Theresa May has insisted the UK is making the running in Brexit negotiations amid fresh criticism from Brussels.
The Prime Minister said her Government had been “coming forward with the ideas”, but key Brussels players including Michel Barnier and Guy Verhofstadt continued to express frustration about the UK’s approach.
The European Union’s chief Brexit negotiator Mr Barnier said the guidelines set by Brussels were designed for “serious and constructive negotiations” but there needed to be “clear UK positions on all issues”.
Mr Verhofstadt, the senior MEP leading Brexit work for the European Parliament, said there was “slow progress” in the talks and suggested it would be “very difficult” to move onto discussing the future trade relationships unless there were breakthroughs in the negotiations.
Brexit Secretary David Davis is due to return to Brussels on Thursday at the end of the latest round of talks with Mr Barnier’s task force.
Updating MEPs on the latest developments, Mr Verhofstadt said: “We need from both sides position papers on every issue before you can really start a negotiation. If only one party around the table is putting in a position paper and the other party is not responding then it is very difficult to start a negotiation.”
Mr Verhofstadt played down UK hopes that talks on trade could begin after an assessment in October of whether sufficient progress had been made on citizens’ rights, withdrawal arrangements and the financial settlement.
“If it goes very slow, as it is the case for the moment, it will be very difficult to say that there is sufficient progress when we are in October,” he said.

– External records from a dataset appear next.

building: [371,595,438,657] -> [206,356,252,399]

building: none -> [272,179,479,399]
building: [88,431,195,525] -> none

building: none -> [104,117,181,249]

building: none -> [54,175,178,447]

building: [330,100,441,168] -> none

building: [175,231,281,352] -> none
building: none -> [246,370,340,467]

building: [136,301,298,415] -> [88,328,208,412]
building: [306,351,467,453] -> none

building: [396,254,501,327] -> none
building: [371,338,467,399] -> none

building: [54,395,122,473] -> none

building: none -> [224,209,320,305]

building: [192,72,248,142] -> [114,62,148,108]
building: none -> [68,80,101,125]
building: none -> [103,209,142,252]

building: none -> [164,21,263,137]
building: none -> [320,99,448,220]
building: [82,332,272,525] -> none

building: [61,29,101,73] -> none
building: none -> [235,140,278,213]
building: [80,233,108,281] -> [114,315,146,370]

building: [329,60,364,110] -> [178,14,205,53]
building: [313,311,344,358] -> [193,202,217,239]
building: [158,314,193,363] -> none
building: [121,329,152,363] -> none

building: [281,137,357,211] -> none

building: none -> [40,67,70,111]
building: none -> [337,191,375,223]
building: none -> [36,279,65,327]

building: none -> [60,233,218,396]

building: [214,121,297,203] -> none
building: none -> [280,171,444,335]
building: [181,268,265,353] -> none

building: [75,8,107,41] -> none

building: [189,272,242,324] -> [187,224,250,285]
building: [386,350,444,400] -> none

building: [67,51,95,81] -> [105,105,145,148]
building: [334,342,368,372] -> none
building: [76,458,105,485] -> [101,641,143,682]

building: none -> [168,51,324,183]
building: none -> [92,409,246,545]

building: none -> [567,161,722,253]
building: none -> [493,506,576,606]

Speaking in Japan at the start of a mission aimed at forging post-Brexit trade links, Mrs May defended the work done by the UK.
She told the BBC: “We have been publishing a series of papers over the summer, there will be more papers to come, where we are setting out the key issues that both sides need to address, the options that we have, the ideas we have, of how to deal with those.
“It’s the United Kingdom that has been coming forward with the ideas and with the clarity about the future.”
And she said she was still prepared to walk away from talks without a deal.
Asked if she still believed no deal is better than a bad deal, she said: “Yes, I think that is right. But if you talk about the point at which we leave the European Union, we want to ensure that at that point we do have a deal and that we have a deal that is the right deal for the UK.”
But Mr Verhofstadt claimed that a “no deal scenario” was “not an option anymore”.
“At a certain moment, everybody was talking about – also in Britain – ‘no deal is better than a bad deal’. All this is no longer in the air for the moment.”
Former Tory leader Lord Hague told BBC 5 Live that the election result “weakened the British government’s negotiating position” and Brexit may now be “softer than it might have been”.
“So Britain will get a worse deal as a result of the election. I think there is no question about that.
“And of course we can’t blame the voters for how they vote. The voters have voted to leave the EU, and then not to have a government in a strong position to negotiate the exit.”